According to the Bureau of Labor Statistics, from 2009-2019, civilian noninstitutional employment grew by 14.3% in the Hoosier State, compared to merely 10.3% in Montana over that same time period.
Michigan Economy Improved in the Years After Passage of Right to Work
Ten months after Indiana ended forced unionism within its borders, Michigan passed its own state Right to Work law.
With the law going into effect in March 2013, it was immediately clear that Right to Work had a positive impact on Michigan’s economy.
In fact, in Michigan’s first 19 months with Right to Work, the state had a 3.3% gain in manufacturing employment, far outpacing forced-unionism states, which clocked in at a dismal 0.6%.

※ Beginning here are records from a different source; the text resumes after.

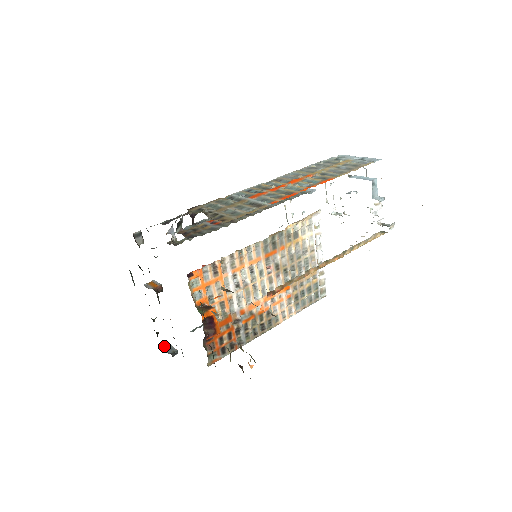
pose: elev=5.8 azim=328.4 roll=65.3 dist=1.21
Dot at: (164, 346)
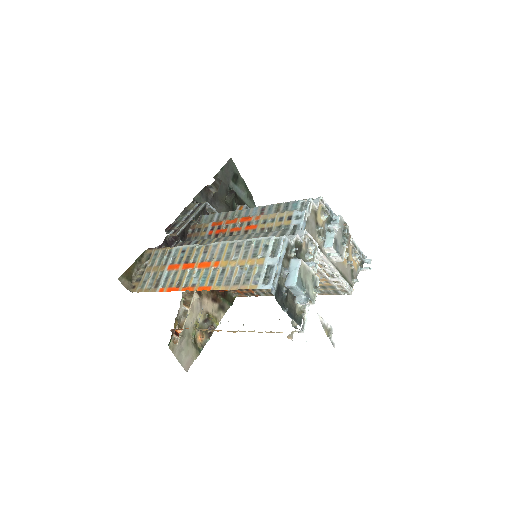
Dot at: occluded
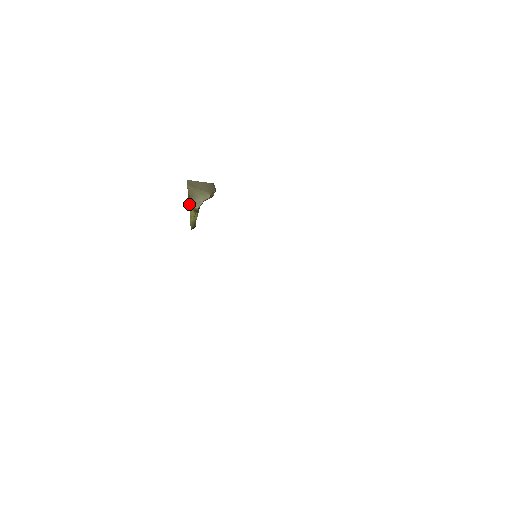
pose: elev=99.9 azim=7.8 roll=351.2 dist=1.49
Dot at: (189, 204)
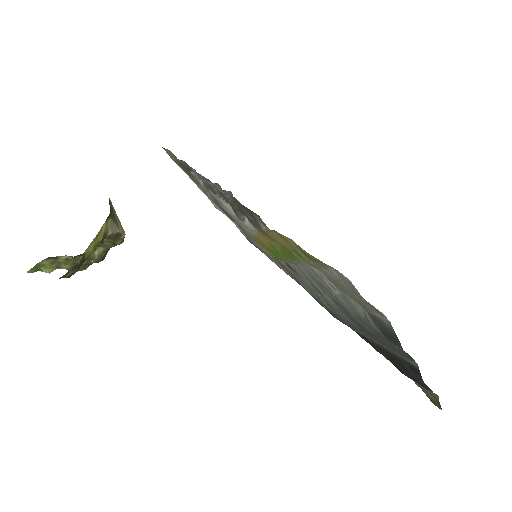
Dot at: occluded
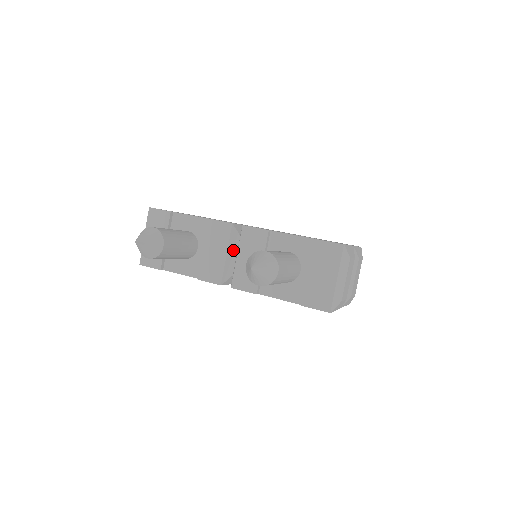
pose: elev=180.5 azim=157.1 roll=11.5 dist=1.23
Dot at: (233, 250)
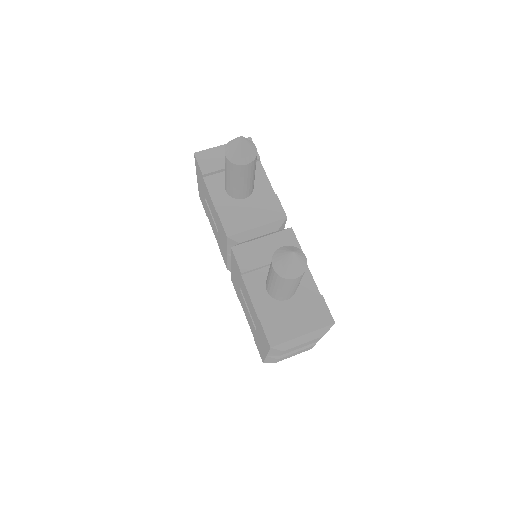
Dot at: (263, 231)
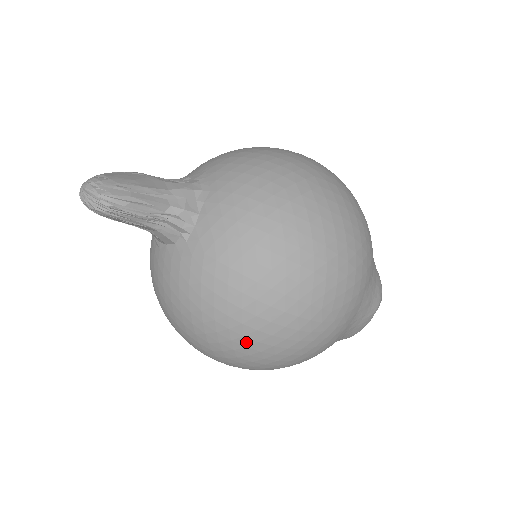
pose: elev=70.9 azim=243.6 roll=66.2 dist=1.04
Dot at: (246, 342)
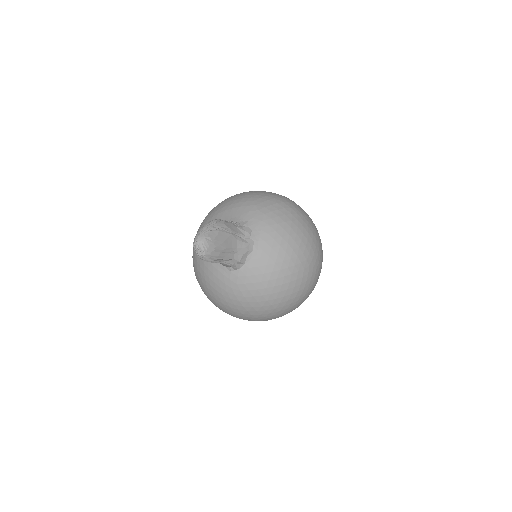
Dot at: (230, 314)
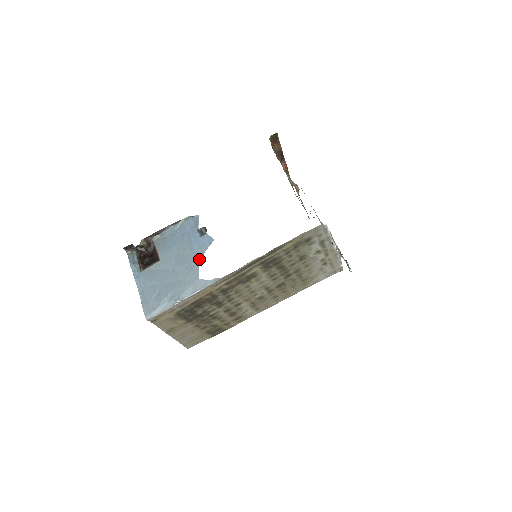
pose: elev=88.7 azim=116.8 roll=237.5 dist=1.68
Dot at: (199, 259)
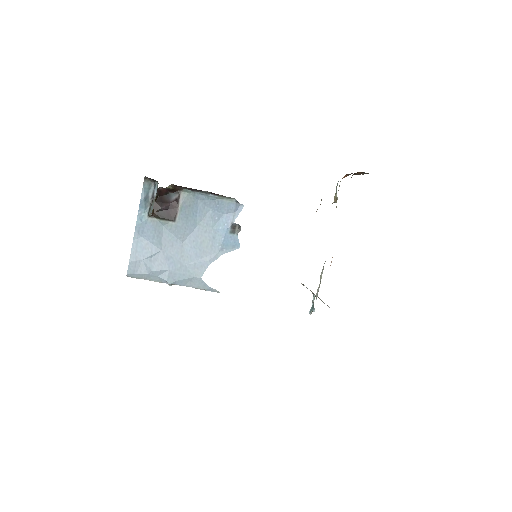
Dot at: (214, 257)
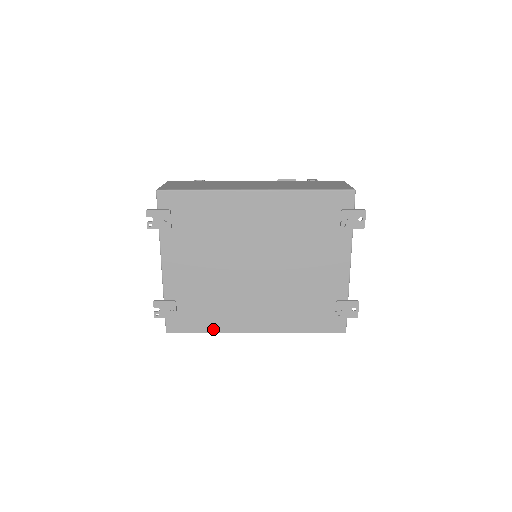
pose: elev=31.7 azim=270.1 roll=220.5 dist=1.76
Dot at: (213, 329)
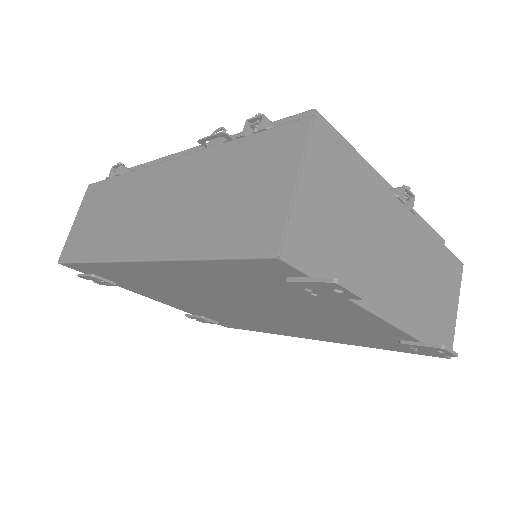
Dot at: (264, 331)
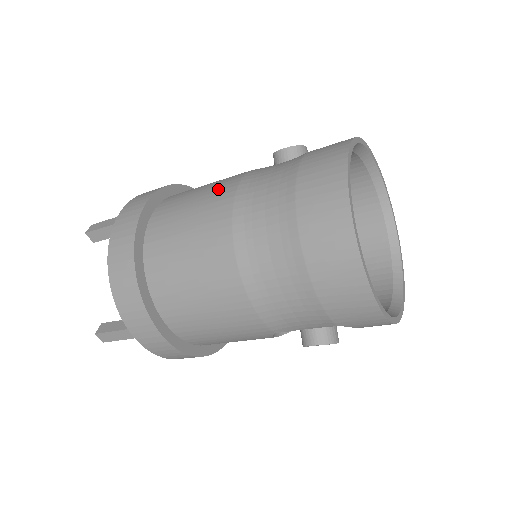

According to the Bureau of Labor Statistics, over the past decade private sector job growth in Michigan was 17.7%, compared to 15.1% in Montana during that same time period.
Wisconsin Also Saw Rapid Job Growth Following Passage of Right to Work
And, over its first 12 months as a Right to Work state, from February 2015 to February 2016 Wisconsin gained 49,100 private-sector jobs — a level of job growth the state hadn’t seen in over a decade.
Then, when Right to Work went into effect immediately in January 2017, Kentucky saw $9.2 billion in new business investments that year, nearly doubling its previous record, and bringing over 100,000 new jobs to the Bluegrass State.
Right to Work Will Bring the Montana Economy Back
These of course are businesses and jobs the Big Sky State would love to host.
“Tragically,” said Montana Citizens for Right to Work Executive Director Randy Pope, “all those companies moving to Right to Work states aren’t even considering Montana.”
“Now as the numbers show, Right to Work could boost Montana as well.
“It’s time for an injection of the Right to Work principle to get the Big Sky State economy back in top gear,” said Pope.